Description of the task: Set down exactly the lines running from the one with "2) de laadchip" to the last line of the listing below, both included, and skip every picture.

Data to process:

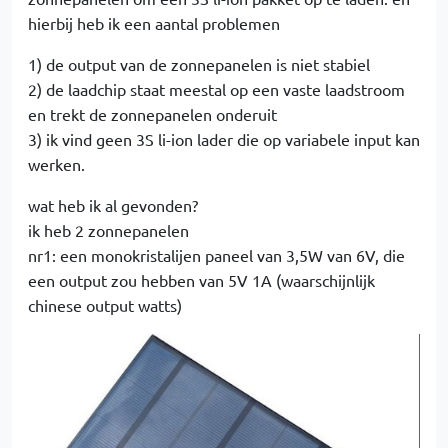
hierbij heb ik een aantal problemen
1) de output van de zonnepanelen is niet stabiel
2) de laadchip staat meestal op een vaste laadstroom
en trekt de zonnepanelen onderuit
3) ik vind geen 3S li-ion lader die op variabele input kan
werken.
wat heb ik al gevonden?
ik heb 2 zonnepanelen
nr1: een monokristalijen paneel van 3,5W van 6V, die
een output zou hebben van 5V 1A (waarschijnlijk
chinese output watts)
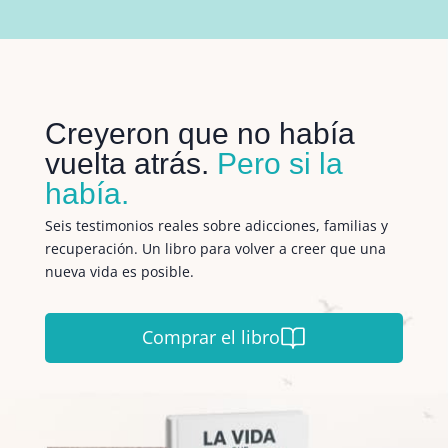
Creyeron que no había
vuelta atrás.
Pero si la
había.
Seis testimonios reales sobre adicciones, familias y
recuperación. Un libro para volver a creer que una
nueva vida es posible.
Comprar el libro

Answer section:
2) de laadchip staat meestal op een vaste laadstroom
en trekt de zonnepanelen onderuit
3) ik vind geen 3S li-ion lader die op variabele input kan
werken.
wat heb ik al gevonden?
ik heb 2 zonnepanelen
nr1: een monokristalijen paneel van 3,5W van 6V, die
een output zou hebben van 5V 1A (waarschijnlijk
chinese output watts)
Creyeron que no había
vuelta atrás.
Pero si la
había.
Seis testimonios reales sobre adicciones, familias y
recuperación. Un libro para volver a creer que una
nueva vida es posible.
Comprar el libro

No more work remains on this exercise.